No mesmo fim-de-semana
em que termina a COP27 no Egipto terá início o mundial de futebol (masculino)
no Qatar e as atenções mediáticas desviar-se-ão rapidamente para este novo
espectáculo de impacto global (ver p.ex. aqui ou aqui). Nunca escondi
o meu desinteresse e desapreço em relação ao chamado ‘desporto-rei’ (ver p.ex. aqui
ou aqui),
uma expressão que o coloca desde logo em pé de desigualdade com outras
modalidades. Acontece que esta edição do mundial vem ensombrada por diversos
aspectos nada auspiciosos, que vão desde os escândalos de corrupção dentro da
FIFA e na escolha do país anfitrião (ver p.ex. aqui
ou aqui),
até às condições de trabalho deploráveis da mão-de-obra migrante importada pelo
Qatar para as diversas empreitadas que ali decorrem há mais de uma década (ver
p.ex. aqui
ou aqui).
A expressão ‘Mundial da vergonha’
foi mesmo adoptada pelo jornalista francês Nicolas Kssis-Martov para título do
seu livro recente sobre o mundial, assim como para uma série documental de quatro episódios da cadeia pública alemã ARD (‘WDR Sport Inside’,
original em alemão; disponível também no canal YT da Sportschau: ver aqui; é possível activar legendas
noutras línguas).
Uma lista das diversas aberrações que caracterizam este
mundial no Qatar foi compilada numa notícia recente no site francês Reporterre, que menciona o livro de Kssis-Martov – ver
aqui.
Entre elas destaco a construção de raíz de 7 dos 8 estádios onde decorrerão os
jogos, a maioria dos quais não terão uso no futuro e estão destinados a ser
desmantelados (o conceito de ‘elefante-branco’ é certamente familiar para os
portugueses na sequência dos estádios-fantasma que herdámos da organização do
Euro 2004); a necessidade de climatização dos estádios devido às condições
climatéricas adversas naquele país quente e desértico (que obrigaram aliás a
adiar a data do evento para uma altura do ano menos agreste); a necessidade de
alojar os espectadores em países vizinhos, devida à capacidade limitada de
alojamento no próprio país, que obrigará à realização de mais de uma centena e
meia de voos de vaivém diários; as falsas promessas de ‘neutralidade carbónica’
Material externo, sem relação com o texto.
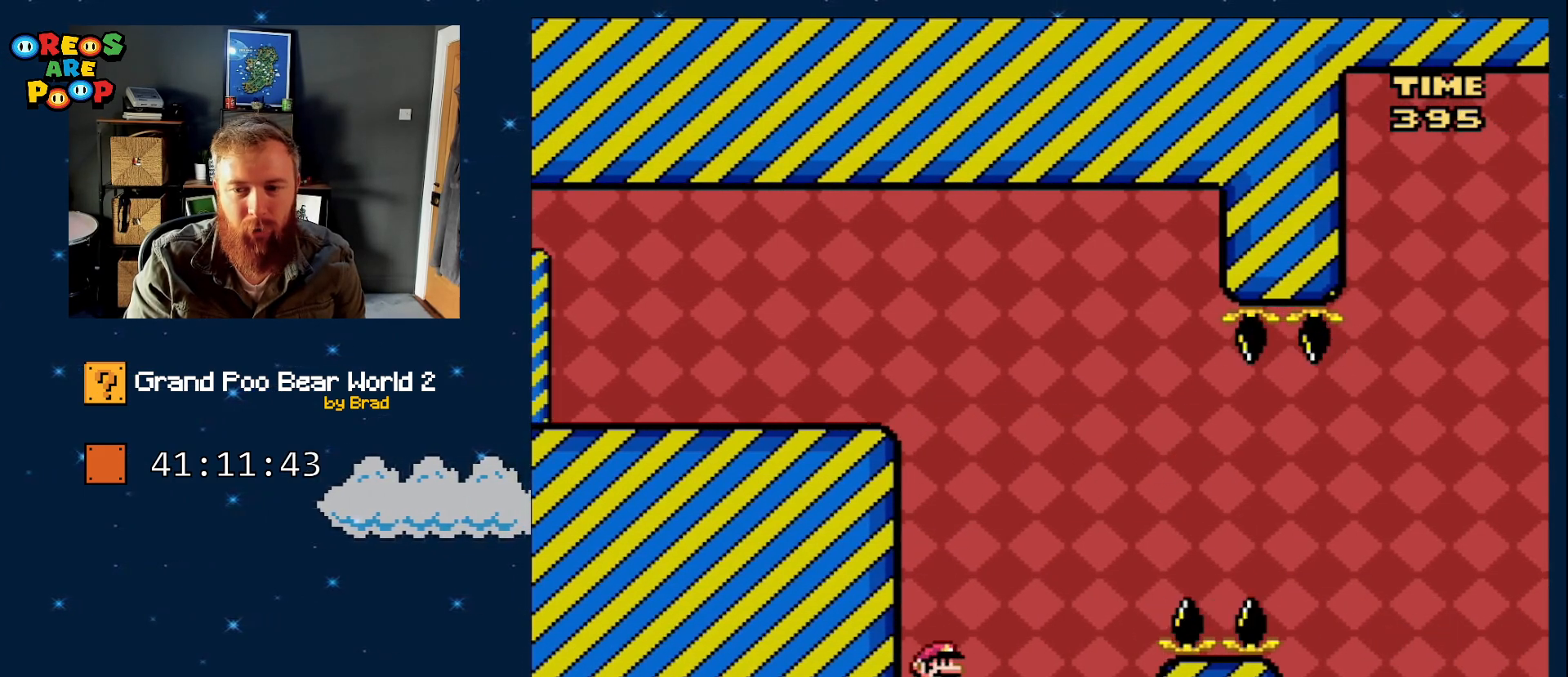
{"dt_ms": 500, "buttons": ["B", "Y", "DPAD_RIGHT"], "events": [[367, "B", "down"]]}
por parte dos organizadores; para além dos reconhecidos atropelos dos direitos
do trabalho e dos direitos humanos, que ainda subsistem naquele país árabe,
apesar de alegadas reformas e promessas do governo local. A tudo isto
acrescento o custo faraónico da realização do evento, que envolveu a construção
de raíz de infraestruturas hoteleiras e de transportes, para além dos estádios,
e até de uma cidade inteira (Lusail – apelidada
Qatar’s Future City ou The City of Football), elevando os custos estimados para
mais de 200 mil milhões de dólares (equivalente ao PIB de Portugal, ver aqui),
o que torna este mundial o mais caro de sempre – recorde-se que os mundiais
anteriores terão custado 12 (Rússia) e 15 (Brasil) mil milhões de dólares (ver aqui
ou aqui).
A questão que tem
motivado maior polémica e contestação prende-se com as condições desumanas em
que vivem e trabalham os milhares de migrantes contratados para as inúmeras
empreitadas, oriundos principalmente de países asiáticos (Índia, Nepal,
Paquistão, Bangladesh, Sri Lanka), mas também africanos, como o Quénia, as
quais poderão ter provocado, directa ou indirectamente, milhares de mortes
desde 2010, segundo investigações da Amnistia Internacional – ver aqui ou aqui
– ou do jornal The Guardian – ver aqui.
Apesar das incertezas em volta dos números apresentados (ver p.ex. aqui),
as violações flagrantes dos direitos humanos têm sido investigadas e denunciadas
por diversas ONGs, como a Human Rights Watch – ver aqui
ou aqui
– ou a Equidem – ver aqui ou aqui – para além
da Amnistia. Foram também objecto de escrutínio num artigo recente de Matt Sullivan na Rolling Stone (que cita os relatórios da HRW e
Equidem), no livro “Les Esclaves de l’Homme Pétrole” dos jornalistas Sébastian Castelier e Quentin
Muller (mencionado na notícia da France24 que citei acima) ou num documentário
da cadeia noticiosa alemã DW – ver aqui.
Os organizadores do mundial e as autoridades do Qatar refutaram as diversas acusações
de que foram alvo alegando reformas substanciais e mecanismos de supervisão,
que no entanto têm sido denunciadas como manobras de branqueamento, não
correspondendo à realidade no terreno – ver p.ex. aqui
ou nos artigos da Reporterre e Rolling Stone já citados.
No entanto, o
problema de fundo, que é de natureza sistémica, permanece – o mundo do futebol
global deixou de servir o desporto e passou a servir os beneficiários dos rios
de dinheiro que mobiliza a nível mundial, tendo sido tomado pela corrupção,
pelos oligarcas árabes do petróleo e por fundos de investimento abutres, e
tendo transformado organizações internacionais como a FIFA ou a UEFA em antros
de tráfico de influências, que se estenderam ao mundo da finança e da política.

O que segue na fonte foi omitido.